## ASSIGNMENT
The answer must restate the listing word for word, without its images.

## LISTED RECORDS
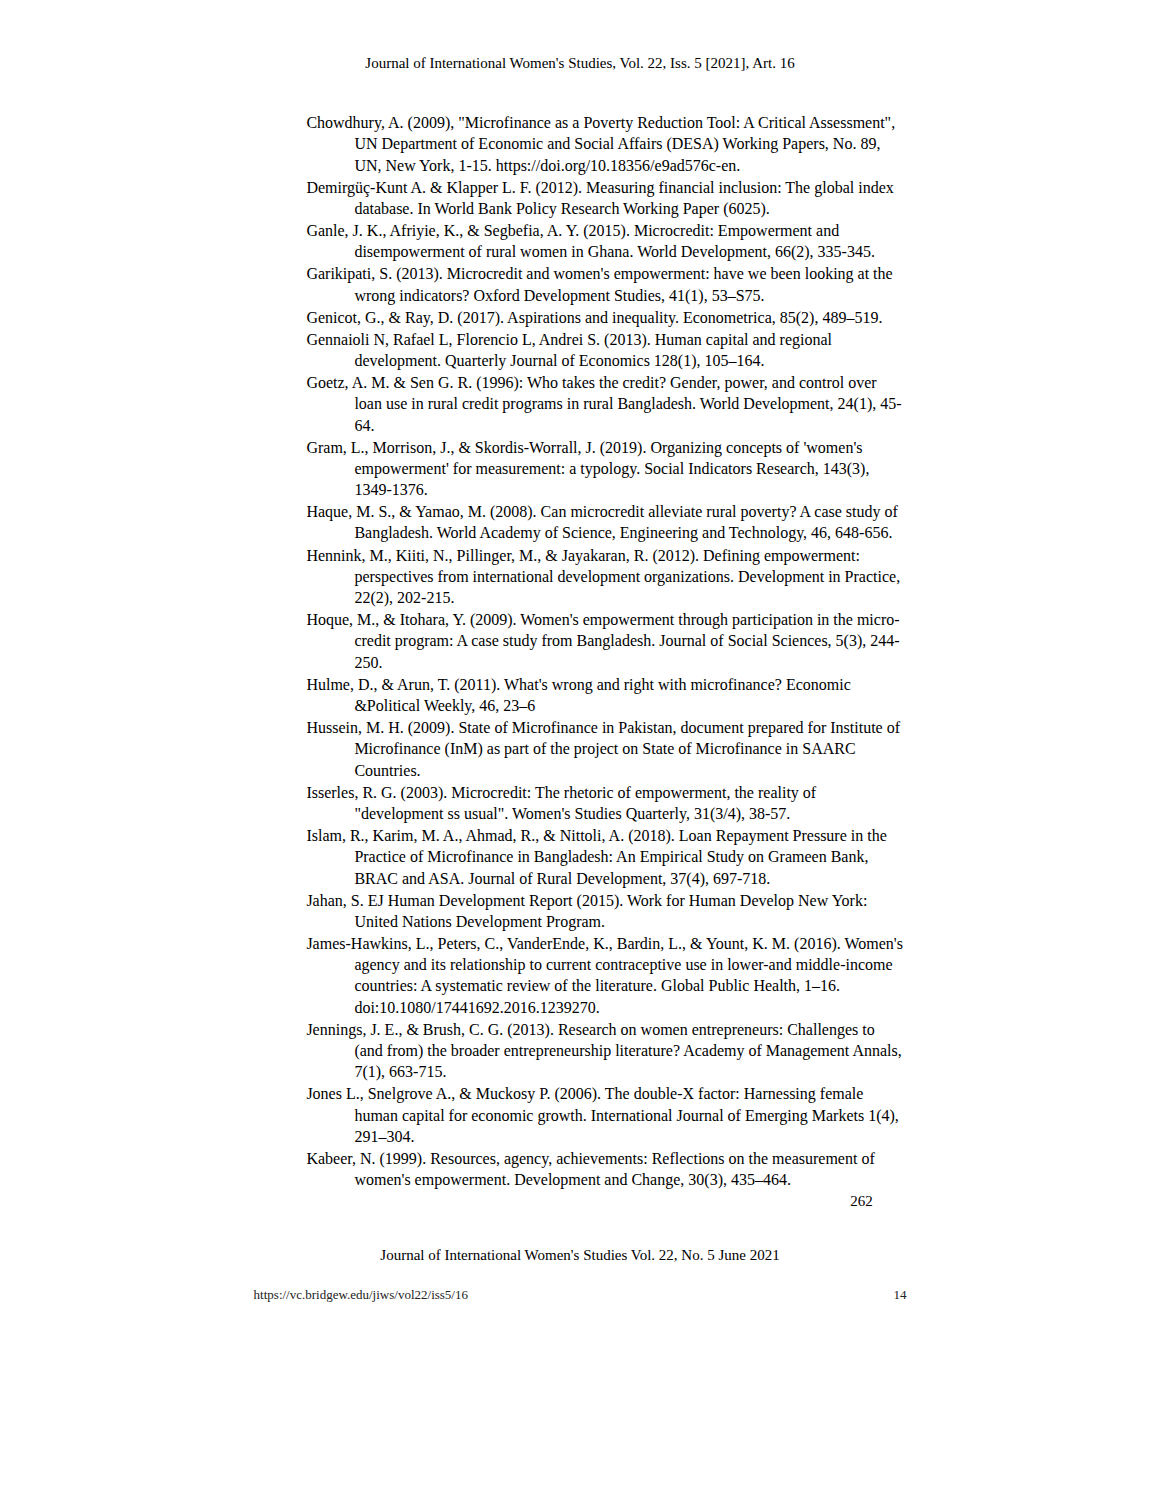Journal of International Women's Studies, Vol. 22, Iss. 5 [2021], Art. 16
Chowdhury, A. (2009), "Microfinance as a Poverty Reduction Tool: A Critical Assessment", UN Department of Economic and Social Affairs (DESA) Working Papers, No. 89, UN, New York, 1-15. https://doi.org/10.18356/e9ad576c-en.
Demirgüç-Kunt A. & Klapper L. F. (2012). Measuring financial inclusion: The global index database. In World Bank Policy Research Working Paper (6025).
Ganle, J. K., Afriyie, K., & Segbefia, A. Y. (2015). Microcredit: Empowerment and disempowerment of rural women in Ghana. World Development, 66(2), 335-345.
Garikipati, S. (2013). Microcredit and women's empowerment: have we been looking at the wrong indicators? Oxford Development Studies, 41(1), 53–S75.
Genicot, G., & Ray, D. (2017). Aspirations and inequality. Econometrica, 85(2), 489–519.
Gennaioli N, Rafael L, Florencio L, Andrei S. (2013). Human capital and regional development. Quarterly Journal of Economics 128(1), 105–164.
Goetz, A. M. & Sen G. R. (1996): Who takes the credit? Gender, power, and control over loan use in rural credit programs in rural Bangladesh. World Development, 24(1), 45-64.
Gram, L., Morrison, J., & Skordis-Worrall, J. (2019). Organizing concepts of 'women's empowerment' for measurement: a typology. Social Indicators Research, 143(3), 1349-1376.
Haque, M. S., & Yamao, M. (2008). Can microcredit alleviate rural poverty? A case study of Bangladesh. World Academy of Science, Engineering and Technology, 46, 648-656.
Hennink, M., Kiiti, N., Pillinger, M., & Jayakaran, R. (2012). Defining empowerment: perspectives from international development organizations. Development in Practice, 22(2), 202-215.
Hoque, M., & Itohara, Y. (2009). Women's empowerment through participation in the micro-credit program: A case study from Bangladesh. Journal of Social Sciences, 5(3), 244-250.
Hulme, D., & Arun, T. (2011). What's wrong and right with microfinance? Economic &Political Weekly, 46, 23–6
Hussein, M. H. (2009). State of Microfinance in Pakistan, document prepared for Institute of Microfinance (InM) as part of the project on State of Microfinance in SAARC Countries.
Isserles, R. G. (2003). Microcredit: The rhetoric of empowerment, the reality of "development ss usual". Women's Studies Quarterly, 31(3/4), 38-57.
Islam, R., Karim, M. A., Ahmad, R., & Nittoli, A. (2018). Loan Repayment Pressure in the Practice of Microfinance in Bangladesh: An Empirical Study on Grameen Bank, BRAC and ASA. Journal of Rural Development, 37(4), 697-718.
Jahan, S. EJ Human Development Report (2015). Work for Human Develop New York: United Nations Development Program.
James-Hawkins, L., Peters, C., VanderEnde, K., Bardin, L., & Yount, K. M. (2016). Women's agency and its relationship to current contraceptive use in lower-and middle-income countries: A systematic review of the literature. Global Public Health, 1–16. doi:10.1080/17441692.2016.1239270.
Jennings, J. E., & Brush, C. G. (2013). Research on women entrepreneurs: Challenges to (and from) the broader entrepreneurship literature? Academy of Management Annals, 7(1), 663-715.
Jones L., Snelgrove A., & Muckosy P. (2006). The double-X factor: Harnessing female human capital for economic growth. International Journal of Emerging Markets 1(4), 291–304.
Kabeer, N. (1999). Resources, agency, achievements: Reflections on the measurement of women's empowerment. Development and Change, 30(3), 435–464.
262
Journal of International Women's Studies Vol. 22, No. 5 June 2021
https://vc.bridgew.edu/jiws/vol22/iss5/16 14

## COMPLETED TASK
Journal of International Women's Studies, Vol. 22, Iss. 5 [2021], Art. 16
Chowdhury, A. (2009), "Microfinance as a Poverty Reduction Tool: A Critical Assessment", UN Department of Economic and Social Affairs (DESA) Working Papers, No. 89, UN, New York, 1-15. https://doi.org/10.18356/e9ad576c-en.
Demirgüç-Kunt A. & Klapper L. F. (2012). Measuring financial inclusion: The global index database. In World Bank Policy Research Working Paper (6025).
Ganle, J. K., Afriyie, K., & Segbefia, A. Y. (2015). Microcredit: Empowerment and disempowerment of rural women in Ghana. World Development, 66(2), 335-345.
Garikipati, S. (2013). Microcredit and women's empowerment: have we been looking at the wrong indicators? Oxford Development Studies, 41(1), 53–S75.
Genicot, G., & Ray, D. (2017). Aspirations and inequality. Econometrica, 85(2), 489–519.
Gennaioli N, Rafael L, Florencio L, Andrei S. (2013). Human capital and regional development. Quarterly Journal of Economics 128(1), 105–164.
Goetz, A. M. & Sen G. R. (1996): Who takes the credit? Gender, power, and control over loan use in rural credit programs in rural Bangladesh. World Development, 24(1), 45-64.
Gram, L., Morrison, J., & Skordis-Worrall, J. (2019). Organizing concepts of 'women's empowerment' for measurement: a typology. Social Indicators Research, 143(3), 1349-1376.
Haque, M. S., & Yamao, M. (2008). Can microcredit alleviate rural poverty? A case study of Bangladesh. World Academy of Science, Engineering and Technology, 46, 648-656.
Hennink, M., Kiiti, N., Pillinger, M., & Jayakaran, R. (2012). Defining empowerment: perspectives from international development organizations. Development in Practice, 22(2), 202-215.
Hoque, M., & Itohara, Y. (2009). Women's empowerment through participation in the micro-credit program: A case study from Bangladesh. Journal of Social Sciences, 5(3), 244-250.
Hulme, D., & Arun, T. (2011). What's wrong and right with microfinance? Economic &Political Weekly, 46, 23–6
Hussein, M. H. (2009). State of Microfinance in Pakistan, document prepared for Institute of Microfinance (InM) as part of the project on State of Microfinance in SAARC Countries.
Isserles, R. G. (2003). Microcredit: The rhetoric of empowerment, the reality of "development ss usual". Women's Studies Quarterly, 31(3/4), 38-57.
Islam, R., Karim, M. A., Ahmad, R., & Nittoli, A. (2018). Loan Repayment Pressure in the Practice of Microfinance in Bangladesh: An Empirical Study on Grameen Bank, BRAC and ASA. Journal of Rural Development, 37(4), 697-718.
Jahan, S. EJ Human Development Report (2015). Work for Human Develop New York: United Nations Development Program.
James-Hawkins, L., Peters, C., VanderEnde, K., Bardin, L., & Yount, K. M. (2016). Women's agency and its relationship to current contraceptive use in lower-and middle-income countries: A systematic review of the literature. Global Public Health, 1–16. doi:10.1080/17441692.2016.1239270.
Jennings, J. E., & Brush, C. G. (2013). Research on women entrepreneurs: Challenges to (and from) the broader entrepreneurship literature? Academy of Management Annals, 7(1), 663-715.
Jones L., Snelgrove A., & Muckosy P. (2006). The double-X factor: Harnessing female human capital for economic growth. International Journal of Emerging Markets 1(4), 291–304.
Kabeer, N. (1999). Resources, agency, achievements: Reflections on the measurement of women's empowerment. Development and Change, 30(3), 435–464.
262
Journal of International Women's Studies Vol. 22, No. 5 June 2021
https://vc.bridgew.edu/jiws/vol22/iss5/16 14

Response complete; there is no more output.